I hope this is the answer you were looking for, or at least helps point you in the right direction, based on the actual code provided (since a lot is missing, for obvious reasons), and there is a parsed_buf, buf that seem to mimic parsed and parsed_arguments, but those also exist in the code, I am not 100% sure if I completely understand what you are trying to do.

我希望这是你正在寻找的答案,或者至少有助于指出你正确的方向,基于提供的实际代码(由于显而易见的原因,很多东西都缺失了),并且有一个parsed_buf,buf似乎模仿解析和parsed_arguments,但那些也存在于代码中,如果我完全理解你想要做什么,我不是百分之百确定。

Caveats

execvp(...)'s documentation states that by convention, the first element of the arguments should be the file name (I see that you already know this), but nonetheless, make sure the program name is the first element--either have your file's content have the program name first, or just start from the second element.

execvp(...)的文件指出,按照惯例,自变量的第一要素应该是文件名(我看你已经知道这一点),但尽管如此,确保程序的名称是第一要素 - 无论是有你的文件的内容先有程序的名称,或从第二元件刚开始。

execvp(...) also states that the last argument should be a NULL pointer. You can ensure this by a call to memset(parsed_arguments, 0, sizeof(parsed_arguments)); and ensuring the file never specifies more than 64 arguments.

execvp(...)还声明最后一个参数应该是NULL指针。您可以通过调用memset(parsed_arguments,0,sizeof(parsed_arguments))来确保这一点;并确保文件永远不会指定超过64个参数。

http://linux.die.net/man/3/execvp

Lastly, (possibly nit-picking), while (pointer) works on the premise that NULL == 0 (in most cases, it is (void *) 0 AFAIK), I don't know how important it is to you, but if you ever run into an implementation where NULL is not defined as 0, it might cause some issues.
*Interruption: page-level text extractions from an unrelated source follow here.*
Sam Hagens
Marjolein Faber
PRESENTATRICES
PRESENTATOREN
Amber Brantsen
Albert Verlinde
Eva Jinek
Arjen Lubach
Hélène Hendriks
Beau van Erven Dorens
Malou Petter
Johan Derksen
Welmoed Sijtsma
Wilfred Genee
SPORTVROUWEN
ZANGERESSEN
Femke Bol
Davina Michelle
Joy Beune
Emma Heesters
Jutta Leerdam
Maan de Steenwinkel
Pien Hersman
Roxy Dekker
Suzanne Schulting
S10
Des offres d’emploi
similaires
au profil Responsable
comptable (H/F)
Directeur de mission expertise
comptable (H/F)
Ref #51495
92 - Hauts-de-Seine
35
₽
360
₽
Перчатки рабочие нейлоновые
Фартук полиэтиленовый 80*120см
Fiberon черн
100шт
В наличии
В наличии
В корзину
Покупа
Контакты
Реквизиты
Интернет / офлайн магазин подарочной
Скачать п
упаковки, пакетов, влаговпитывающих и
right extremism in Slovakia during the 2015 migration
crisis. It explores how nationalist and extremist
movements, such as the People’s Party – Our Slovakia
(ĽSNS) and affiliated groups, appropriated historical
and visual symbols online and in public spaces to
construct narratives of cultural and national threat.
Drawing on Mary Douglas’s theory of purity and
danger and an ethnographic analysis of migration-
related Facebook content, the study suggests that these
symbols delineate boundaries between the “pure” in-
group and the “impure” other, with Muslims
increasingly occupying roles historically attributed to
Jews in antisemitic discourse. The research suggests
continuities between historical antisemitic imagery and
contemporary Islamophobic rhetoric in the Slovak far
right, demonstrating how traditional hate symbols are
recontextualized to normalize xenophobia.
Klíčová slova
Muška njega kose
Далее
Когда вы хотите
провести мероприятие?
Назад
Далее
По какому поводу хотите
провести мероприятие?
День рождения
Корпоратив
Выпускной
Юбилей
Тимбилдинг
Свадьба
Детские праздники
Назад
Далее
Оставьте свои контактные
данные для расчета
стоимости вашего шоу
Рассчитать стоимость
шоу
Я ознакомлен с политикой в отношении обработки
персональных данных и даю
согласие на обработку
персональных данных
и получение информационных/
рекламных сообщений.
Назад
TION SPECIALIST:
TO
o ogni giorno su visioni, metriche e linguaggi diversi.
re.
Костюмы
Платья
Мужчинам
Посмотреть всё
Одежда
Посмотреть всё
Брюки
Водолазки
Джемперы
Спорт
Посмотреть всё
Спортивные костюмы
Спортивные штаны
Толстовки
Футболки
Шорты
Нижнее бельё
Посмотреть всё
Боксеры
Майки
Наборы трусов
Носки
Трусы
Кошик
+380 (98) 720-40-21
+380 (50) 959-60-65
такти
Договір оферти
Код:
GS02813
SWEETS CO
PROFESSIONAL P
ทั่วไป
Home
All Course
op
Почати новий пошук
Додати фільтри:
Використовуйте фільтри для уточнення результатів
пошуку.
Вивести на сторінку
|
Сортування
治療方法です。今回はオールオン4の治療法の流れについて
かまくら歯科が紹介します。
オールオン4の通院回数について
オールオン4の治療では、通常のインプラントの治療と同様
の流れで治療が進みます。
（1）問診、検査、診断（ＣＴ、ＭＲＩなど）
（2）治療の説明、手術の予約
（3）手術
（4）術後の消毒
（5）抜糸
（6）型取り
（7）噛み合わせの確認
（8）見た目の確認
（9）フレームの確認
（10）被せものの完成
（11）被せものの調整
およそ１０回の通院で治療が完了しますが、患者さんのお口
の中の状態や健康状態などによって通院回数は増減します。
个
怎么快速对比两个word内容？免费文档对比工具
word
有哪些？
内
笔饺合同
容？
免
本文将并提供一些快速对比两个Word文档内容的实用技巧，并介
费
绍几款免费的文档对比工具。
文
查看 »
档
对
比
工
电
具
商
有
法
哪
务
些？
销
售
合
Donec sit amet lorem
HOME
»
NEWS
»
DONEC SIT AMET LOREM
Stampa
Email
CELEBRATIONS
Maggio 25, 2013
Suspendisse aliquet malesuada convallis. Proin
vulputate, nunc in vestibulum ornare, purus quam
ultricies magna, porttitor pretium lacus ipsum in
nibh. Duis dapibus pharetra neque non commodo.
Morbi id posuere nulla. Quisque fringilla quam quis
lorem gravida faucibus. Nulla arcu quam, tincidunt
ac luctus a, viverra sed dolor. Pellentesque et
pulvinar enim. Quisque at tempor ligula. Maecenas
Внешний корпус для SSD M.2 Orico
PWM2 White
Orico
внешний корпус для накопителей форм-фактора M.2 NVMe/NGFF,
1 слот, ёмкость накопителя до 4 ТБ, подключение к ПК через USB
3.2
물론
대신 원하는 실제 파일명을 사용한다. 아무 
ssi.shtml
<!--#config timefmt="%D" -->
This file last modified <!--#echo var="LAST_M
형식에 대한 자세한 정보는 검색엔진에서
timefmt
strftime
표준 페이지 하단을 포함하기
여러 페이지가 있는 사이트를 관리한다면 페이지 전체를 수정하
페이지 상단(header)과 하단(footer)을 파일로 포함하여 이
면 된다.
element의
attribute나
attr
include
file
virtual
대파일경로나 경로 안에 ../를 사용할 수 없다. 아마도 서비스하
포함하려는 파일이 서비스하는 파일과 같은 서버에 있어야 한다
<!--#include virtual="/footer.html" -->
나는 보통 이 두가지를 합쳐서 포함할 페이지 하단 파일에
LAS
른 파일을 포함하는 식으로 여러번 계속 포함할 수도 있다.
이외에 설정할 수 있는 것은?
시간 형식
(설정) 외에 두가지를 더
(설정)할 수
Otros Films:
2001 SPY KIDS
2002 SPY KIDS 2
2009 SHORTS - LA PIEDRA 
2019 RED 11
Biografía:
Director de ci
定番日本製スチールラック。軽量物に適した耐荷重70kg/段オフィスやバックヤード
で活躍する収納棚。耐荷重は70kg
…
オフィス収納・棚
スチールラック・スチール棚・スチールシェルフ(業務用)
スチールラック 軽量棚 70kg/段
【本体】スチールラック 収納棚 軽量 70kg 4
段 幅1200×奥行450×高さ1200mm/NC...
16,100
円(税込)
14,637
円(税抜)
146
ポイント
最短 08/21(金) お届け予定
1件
So, it would be safer to write while ((*parsed++ = strtok(NULL, SEPARATORS)) != NULL). My two cents anyway.

最后,(可能是挑选),而(指针)工作的前提是NULL == 0(在大多数情况下,它是(void *)0 AFAIK),我不知道它对你有多重要,但是如果您遇到NULL未定义为0的实现,则可能会导致一些问题。因此,写while((* * parsed ++ = strtok(NULL,SEPARATORS))!= NULL)会更安全。反正我的两分钱。